PROMPT -
Could you find each line of the data below that contains the word "down" and copy those lines?

SOURCE MATERIAL -
+ + + + + + +

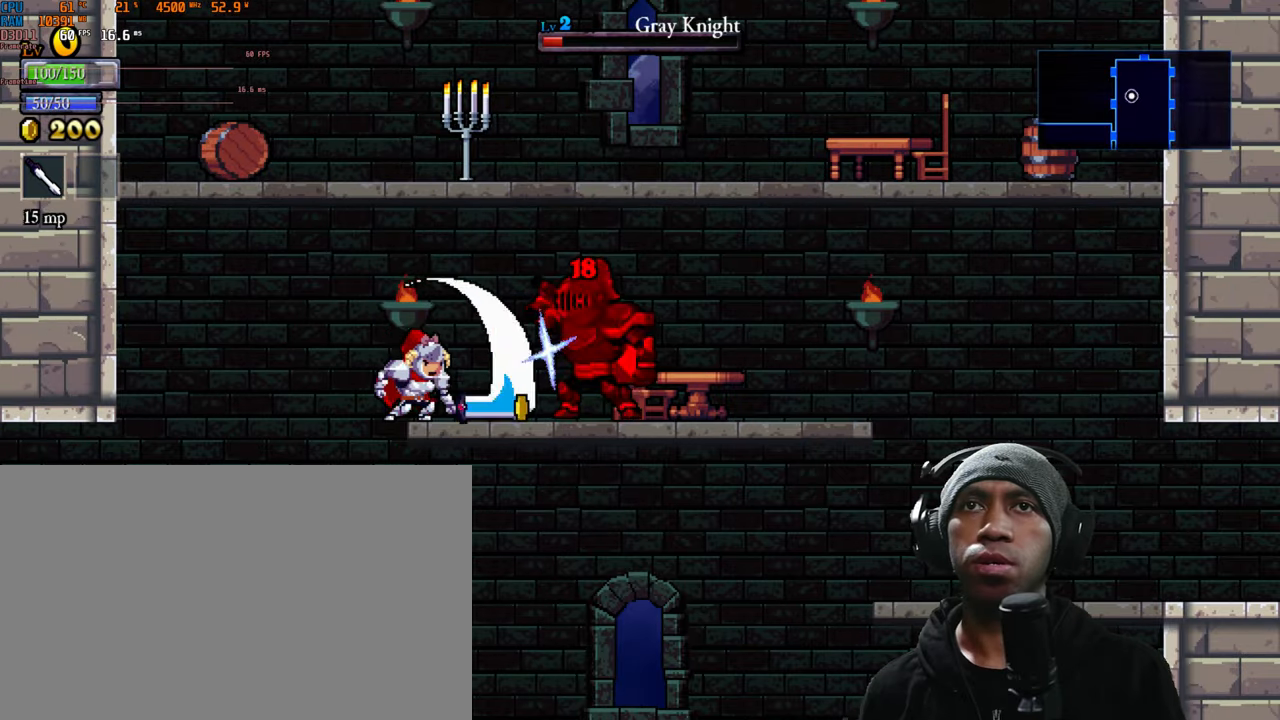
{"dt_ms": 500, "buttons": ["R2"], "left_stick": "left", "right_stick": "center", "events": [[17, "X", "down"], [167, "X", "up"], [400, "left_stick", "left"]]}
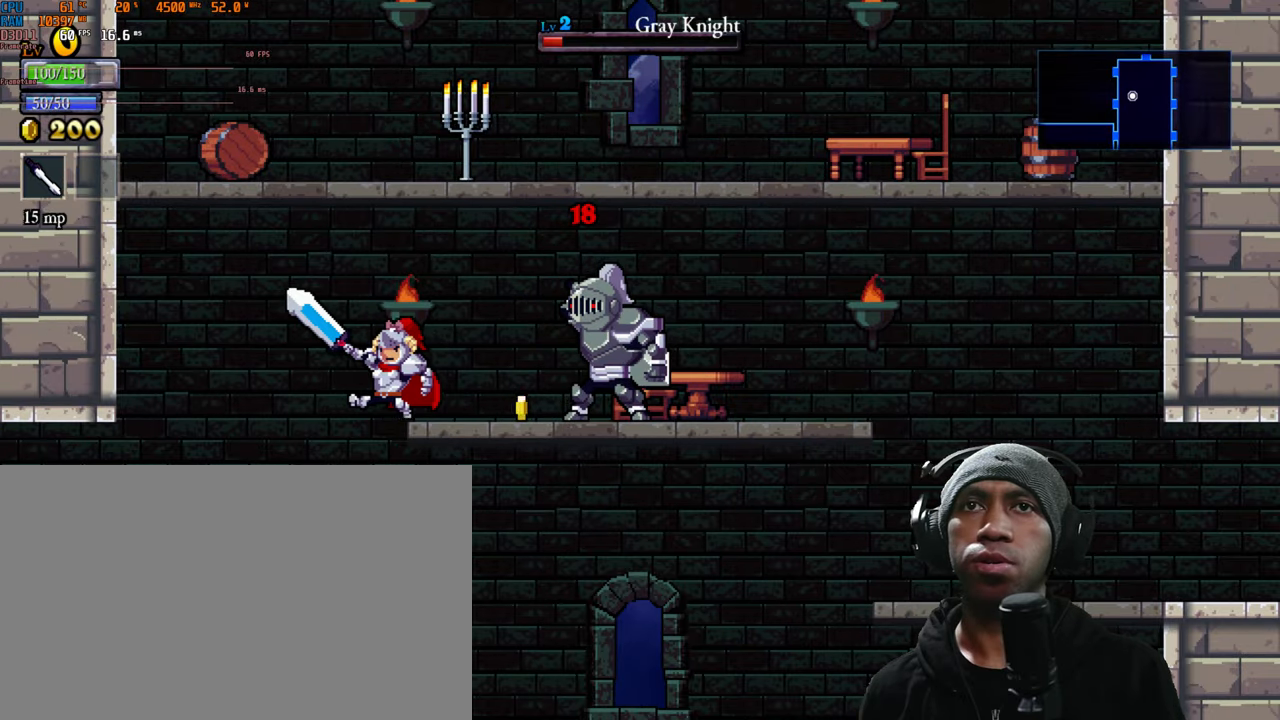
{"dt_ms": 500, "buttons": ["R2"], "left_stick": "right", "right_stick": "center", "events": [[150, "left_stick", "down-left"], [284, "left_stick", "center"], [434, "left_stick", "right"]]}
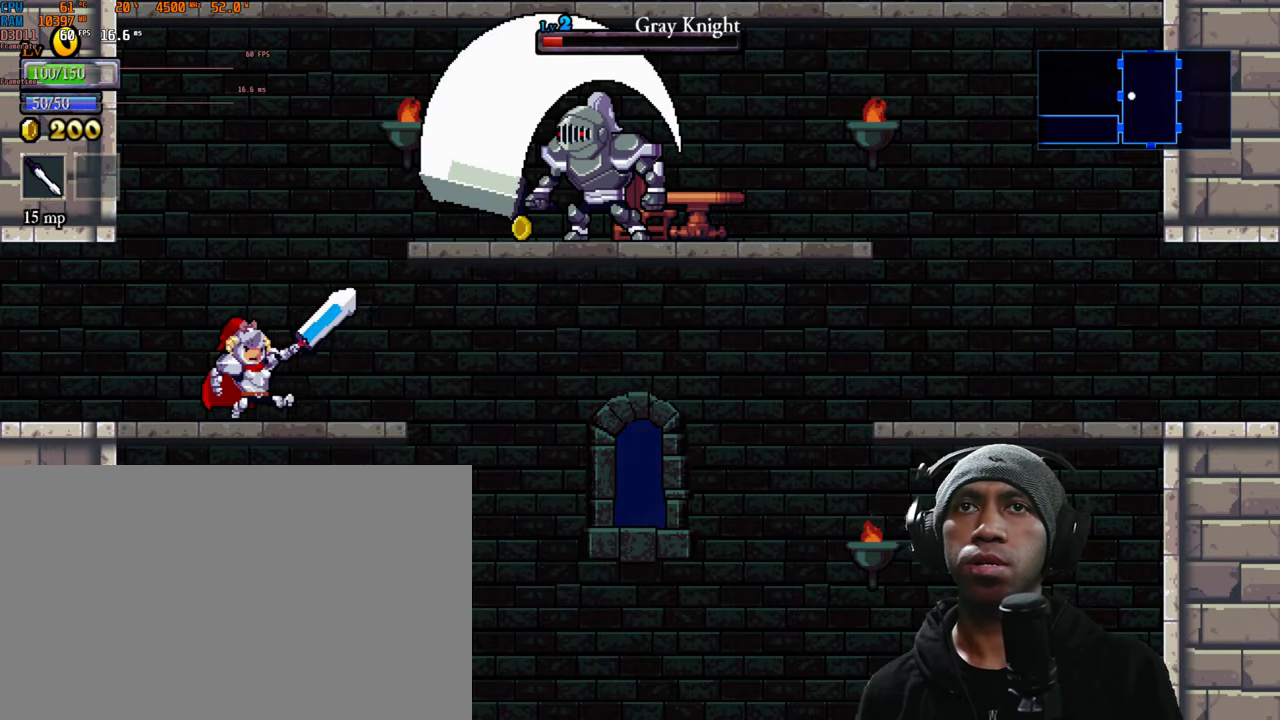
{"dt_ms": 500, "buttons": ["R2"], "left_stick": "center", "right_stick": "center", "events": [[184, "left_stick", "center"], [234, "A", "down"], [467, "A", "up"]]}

+ + + + + + +

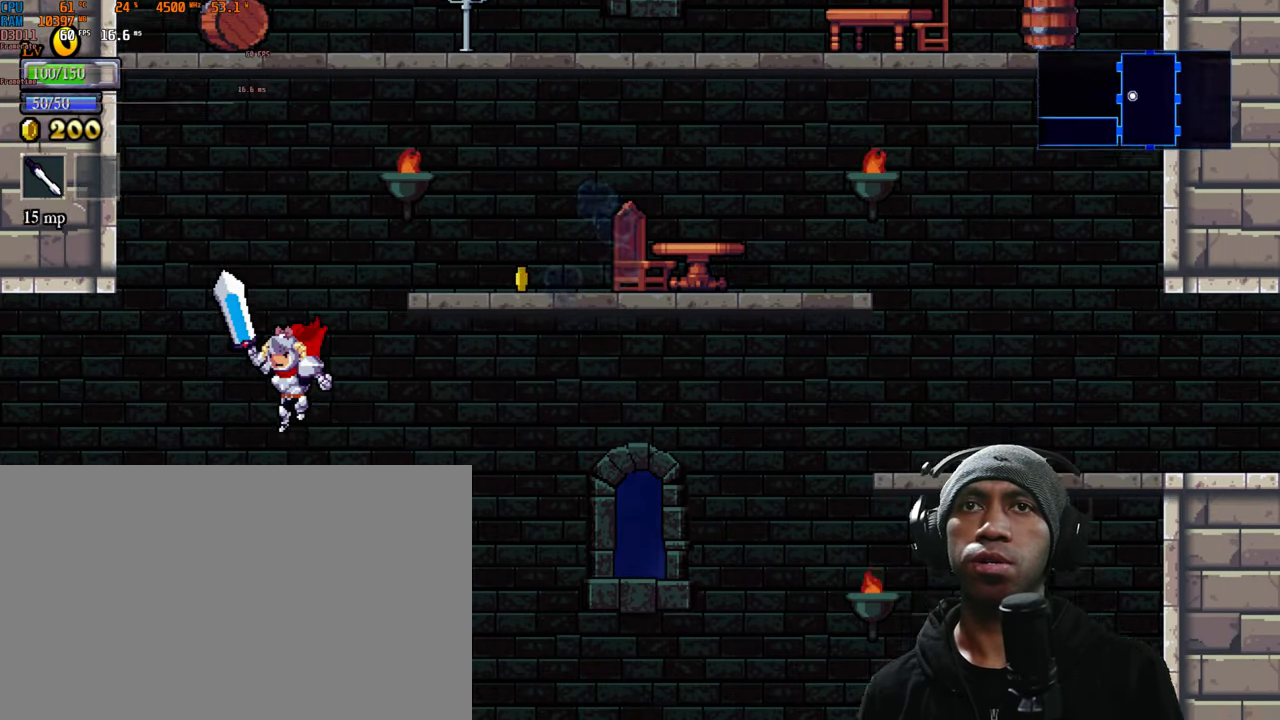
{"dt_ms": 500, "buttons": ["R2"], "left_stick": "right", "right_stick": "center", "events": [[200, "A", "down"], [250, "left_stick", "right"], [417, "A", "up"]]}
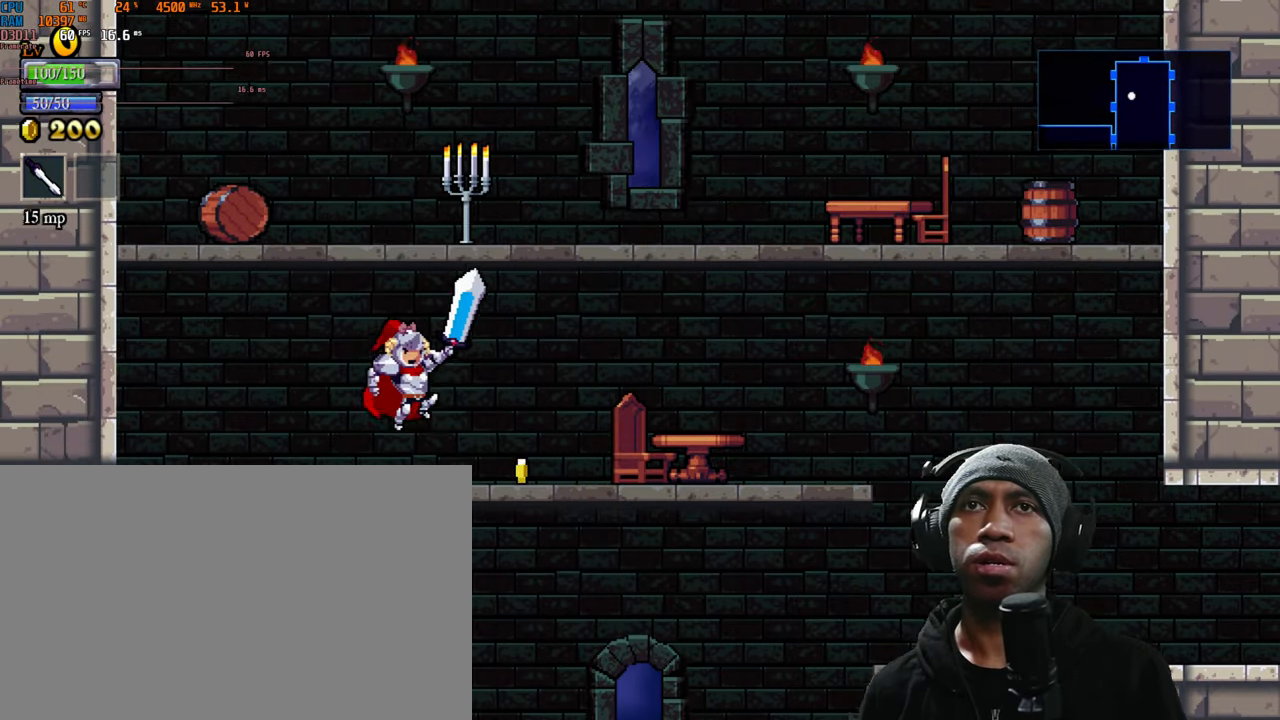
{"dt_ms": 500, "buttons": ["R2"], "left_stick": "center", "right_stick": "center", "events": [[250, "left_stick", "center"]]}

+ + + + + + +

SOLUTION BELOW -
{"dt_ms": 500, "buttons": ["R2"], "left_stick": "left", "right_stick": "center", "events": [[17, "X", "down"], [167, "X", "up"], [400, "left_stick", "left"]]}
{"dt_ms": 500, "buttons": ["R2"], "left_stick": "right", "right_stick": "center", "events": [[150, "left_stick", "down-left"], [284, "left_stick", "center"], [434, "left_stick", "right"]]}
{"dt_ms": 500, "buttons": ["R2"], "left_stick": "center", "right_stick": "center", "events": [[184, "left_stick", "center"], [234, "A", "down"], [467, "A", "up"]]}
{"dt_ms": 500, "buttons": ["R2"], "left_stick": "right", "right_stick": "center", "events": [[200, "A", "down"], [250, "left_stick", "right"], [417, "A", "up"]]}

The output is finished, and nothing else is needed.